Wednesday, August 13, 2008

Prickly Pear Processing

As I said in my last post, we were trying two different techniques for processing the prickly pears. Tasha told me that you have to do something with them within a couple of days or else they start to ferment. We could only fit about half of them in the freezer, so we had to do something else with the others.
Chris read that you can use a blender to process them. To me this sounded like a huge mess. The seeds would be ground into the pulp, the skin, the blender would be filled with spines, etc. etc...
I was wrong. Wrong.



Putting the prickly pears in the blender was a great idea. The seeds are so hard that they don't blend, the skin stays intact but in pieces, and the pears just sort of burst and liquify with very little effort. Once they've been blended up you have to put the pulp through a strainer. Chris used a little whisk to gently move the pulp around so the liquid could seep through.



The juice is thick, so it takes some time and effort to get through. Once you have the juice in the bowl, you probably want to put it through cheesecloth to make sure all those tiny spines are out.



The juice can go into the freezer for use in several yummy concoctions, most of which I learned about from my very creative and kitchen-savvy friend Tasha.
She makes prickly pear margaritas, puts it over ice cream, and I'm sure has several other good uses. For her wedding they even made prickly pear Horchata (a Mexican milky rice drink) that was quite a treat.
The half of the pears that we froze was place in a large pot that has a steamer at the top. We put cheesecloth under the steamer basket, and let the juice seep down as they melted.

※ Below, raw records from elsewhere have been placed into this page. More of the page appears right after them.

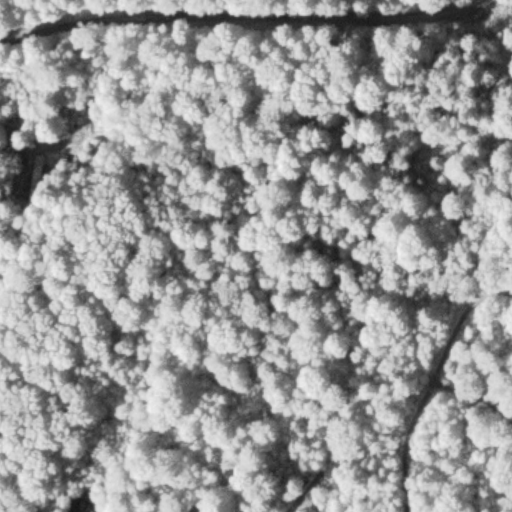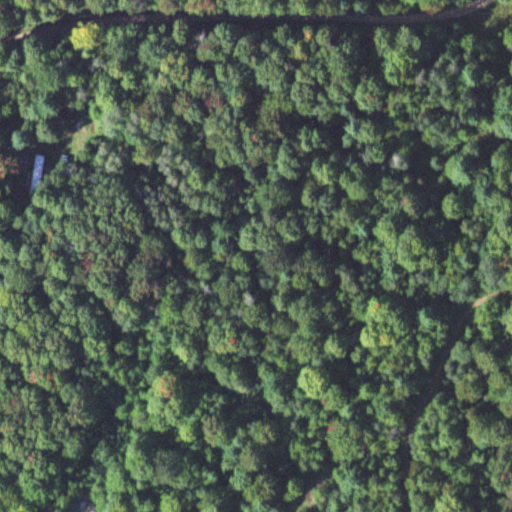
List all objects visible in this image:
road: (243, 15)
building: (87, 510)
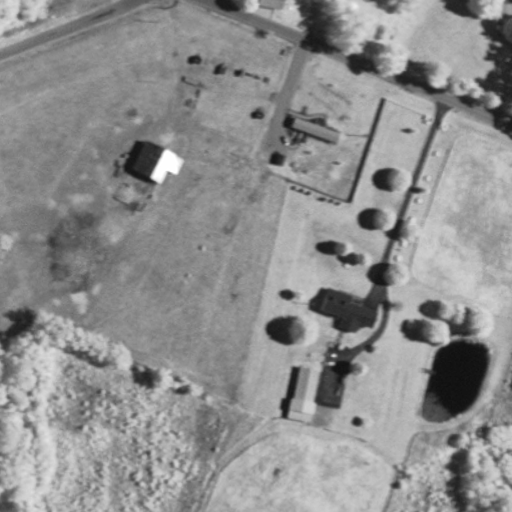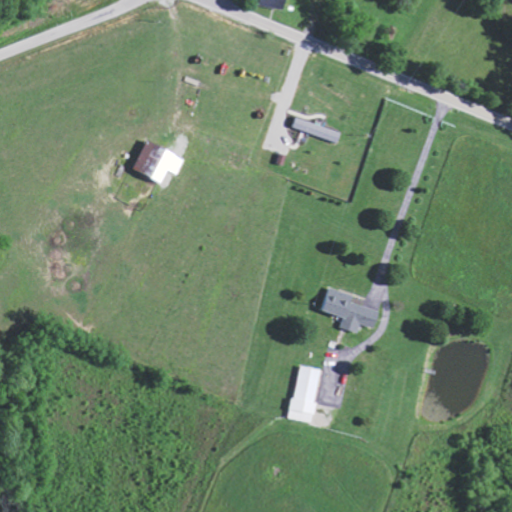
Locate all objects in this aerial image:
road: (144, 9)
road: (33, 17)
road: (347, 57)
building: (317, 128)
building: (156, 160)
building: (349, 309)
building: (307, 393)
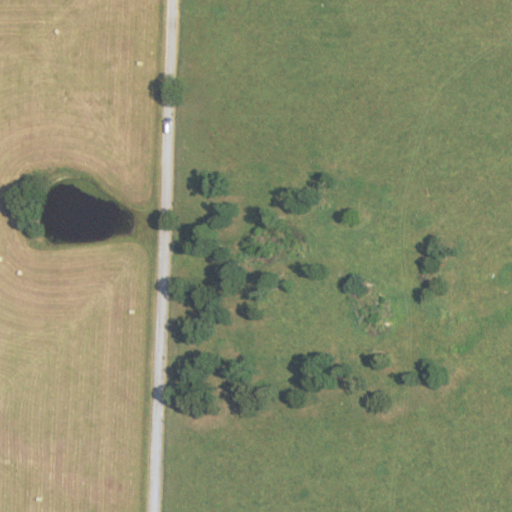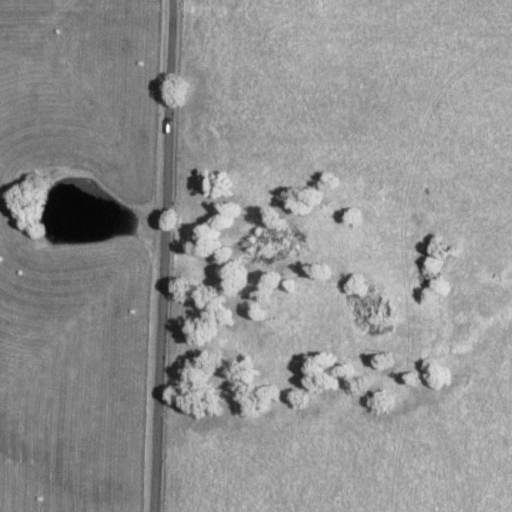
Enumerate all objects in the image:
road: (160, 256)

It actually worked pretty well. I think the first method yielded the most juice, but if you're going for ease, the freezing method is a good one.

2 comments:

Chris said...

I think the ease of the freezing method seemed so simple, I love the flavor of it as well. So awesome, so cool, just like you!

natasha said...

Ha! So the blender method worked?!? I'm amazed and impressed - and can't wait to try it myself! Save the prickly pear skins and dry them out for making hot or iced tea. Yum yum yum. And yum.